═════ Items
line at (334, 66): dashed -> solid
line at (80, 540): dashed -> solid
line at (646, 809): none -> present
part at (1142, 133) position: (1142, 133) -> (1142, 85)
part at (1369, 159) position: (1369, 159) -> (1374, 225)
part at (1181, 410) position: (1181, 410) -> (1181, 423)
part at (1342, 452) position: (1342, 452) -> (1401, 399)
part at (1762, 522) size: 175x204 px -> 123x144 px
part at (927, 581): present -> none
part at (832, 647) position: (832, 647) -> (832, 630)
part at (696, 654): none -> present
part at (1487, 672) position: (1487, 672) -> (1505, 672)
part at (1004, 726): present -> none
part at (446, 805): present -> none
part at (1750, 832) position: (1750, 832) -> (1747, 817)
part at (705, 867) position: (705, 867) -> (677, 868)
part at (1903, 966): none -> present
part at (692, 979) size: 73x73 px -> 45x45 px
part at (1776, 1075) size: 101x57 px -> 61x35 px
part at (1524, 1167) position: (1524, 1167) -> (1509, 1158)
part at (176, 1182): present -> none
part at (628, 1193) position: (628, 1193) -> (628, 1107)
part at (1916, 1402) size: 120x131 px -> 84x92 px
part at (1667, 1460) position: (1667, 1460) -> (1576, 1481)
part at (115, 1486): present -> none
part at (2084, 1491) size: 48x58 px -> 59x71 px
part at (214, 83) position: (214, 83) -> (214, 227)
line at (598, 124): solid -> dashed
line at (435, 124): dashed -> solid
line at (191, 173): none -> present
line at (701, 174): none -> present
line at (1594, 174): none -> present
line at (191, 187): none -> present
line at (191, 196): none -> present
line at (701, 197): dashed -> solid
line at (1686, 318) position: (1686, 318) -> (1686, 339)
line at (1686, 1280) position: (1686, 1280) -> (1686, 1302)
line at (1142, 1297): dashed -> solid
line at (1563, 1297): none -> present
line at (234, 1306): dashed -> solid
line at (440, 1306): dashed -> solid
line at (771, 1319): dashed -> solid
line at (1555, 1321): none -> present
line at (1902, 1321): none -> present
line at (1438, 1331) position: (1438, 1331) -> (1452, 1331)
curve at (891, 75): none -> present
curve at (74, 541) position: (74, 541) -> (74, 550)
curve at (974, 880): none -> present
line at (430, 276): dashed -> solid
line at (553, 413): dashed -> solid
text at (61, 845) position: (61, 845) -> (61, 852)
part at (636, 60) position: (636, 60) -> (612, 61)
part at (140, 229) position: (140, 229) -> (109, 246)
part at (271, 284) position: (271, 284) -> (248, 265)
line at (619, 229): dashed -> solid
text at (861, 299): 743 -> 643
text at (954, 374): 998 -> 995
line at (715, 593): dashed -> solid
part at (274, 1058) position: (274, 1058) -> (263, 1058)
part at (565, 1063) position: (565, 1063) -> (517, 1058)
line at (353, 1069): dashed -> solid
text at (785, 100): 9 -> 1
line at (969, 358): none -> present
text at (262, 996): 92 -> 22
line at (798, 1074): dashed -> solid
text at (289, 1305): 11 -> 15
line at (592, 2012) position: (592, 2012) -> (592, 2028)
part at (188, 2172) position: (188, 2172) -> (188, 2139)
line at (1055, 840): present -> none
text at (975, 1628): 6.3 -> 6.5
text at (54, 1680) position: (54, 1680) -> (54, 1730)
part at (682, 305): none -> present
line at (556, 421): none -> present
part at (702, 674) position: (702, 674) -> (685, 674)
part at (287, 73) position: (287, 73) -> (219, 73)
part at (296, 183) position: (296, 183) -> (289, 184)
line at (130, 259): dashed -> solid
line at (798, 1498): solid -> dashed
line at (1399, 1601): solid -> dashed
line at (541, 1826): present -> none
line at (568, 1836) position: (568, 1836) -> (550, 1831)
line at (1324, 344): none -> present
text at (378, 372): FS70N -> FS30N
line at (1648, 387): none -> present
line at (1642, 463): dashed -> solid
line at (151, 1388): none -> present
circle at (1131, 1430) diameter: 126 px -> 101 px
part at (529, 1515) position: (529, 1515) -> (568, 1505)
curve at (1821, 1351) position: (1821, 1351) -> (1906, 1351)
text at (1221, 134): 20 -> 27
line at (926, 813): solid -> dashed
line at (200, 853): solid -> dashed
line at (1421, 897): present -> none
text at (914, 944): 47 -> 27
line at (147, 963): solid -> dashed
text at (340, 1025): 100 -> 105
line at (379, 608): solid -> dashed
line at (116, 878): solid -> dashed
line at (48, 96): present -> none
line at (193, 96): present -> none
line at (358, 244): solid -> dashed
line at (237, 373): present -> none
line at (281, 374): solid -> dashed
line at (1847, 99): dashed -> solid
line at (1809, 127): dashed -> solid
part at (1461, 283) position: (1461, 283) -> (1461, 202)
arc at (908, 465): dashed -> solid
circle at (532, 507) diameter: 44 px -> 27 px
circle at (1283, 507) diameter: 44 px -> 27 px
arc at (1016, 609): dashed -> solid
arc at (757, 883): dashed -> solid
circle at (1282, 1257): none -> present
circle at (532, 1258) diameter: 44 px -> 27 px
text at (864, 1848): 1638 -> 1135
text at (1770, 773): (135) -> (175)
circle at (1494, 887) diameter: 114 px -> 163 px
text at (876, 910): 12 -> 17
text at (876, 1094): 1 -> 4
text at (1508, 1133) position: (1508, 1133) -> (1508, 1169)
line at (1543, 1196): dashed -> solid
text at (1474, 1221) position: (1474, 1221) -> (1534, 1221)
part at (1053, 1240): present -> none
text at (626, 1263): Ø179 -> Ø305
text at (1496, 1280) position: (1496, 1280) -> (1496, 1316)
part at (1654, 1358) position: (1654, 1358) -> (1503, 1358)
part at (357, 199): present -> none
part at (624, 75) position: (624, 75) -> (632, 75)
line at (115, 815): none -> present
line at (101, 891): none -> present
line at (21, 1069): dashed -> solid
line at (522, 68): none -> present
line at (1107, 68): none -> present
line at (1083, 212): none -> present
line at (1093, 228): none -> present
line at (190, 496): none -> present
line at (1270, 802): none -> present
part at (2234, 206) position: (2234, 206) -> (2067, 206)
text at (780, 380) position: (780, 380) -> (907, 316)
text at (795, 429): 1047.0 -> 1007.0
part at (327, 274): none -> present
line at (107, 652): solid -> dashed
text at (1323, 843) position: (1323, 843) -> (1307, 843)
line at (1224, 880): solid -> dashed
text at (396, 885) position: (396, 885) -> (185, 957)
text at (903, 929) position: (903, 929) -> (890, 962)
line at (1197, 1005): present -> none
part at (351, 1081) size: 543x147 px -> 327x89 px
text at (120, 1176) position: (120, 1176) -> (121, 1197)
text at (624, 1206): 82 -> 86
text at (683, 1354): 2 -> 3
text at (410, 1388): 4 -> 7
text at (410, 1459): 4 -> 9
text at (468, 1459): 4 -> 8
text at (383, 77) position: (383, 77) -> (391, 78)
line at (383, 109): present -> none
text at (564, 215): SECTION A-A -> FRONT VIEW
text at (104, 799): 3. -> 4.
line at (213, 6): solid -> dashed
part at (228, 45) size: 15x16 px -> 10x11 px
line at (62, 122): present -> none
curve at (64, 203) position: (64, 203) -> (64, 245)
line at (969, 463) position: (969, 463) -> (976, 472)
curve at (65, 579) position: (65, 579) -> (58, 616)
══════════
**Exercise details:** From the data above, copy out every line that contains the string "diameter".

**Expected answer:**
circle at (1131, 1430) diameter: 126 px -> 101 px
circle at (532, 507) diameter: 44 px -> 27 px
circle at (1283, 507) diameter: 44 px -> 27 px
circle at (532, 1258) diameter: 44 px -> 27 px
circle at (1494, 887) diameter: 114 px -> 163 px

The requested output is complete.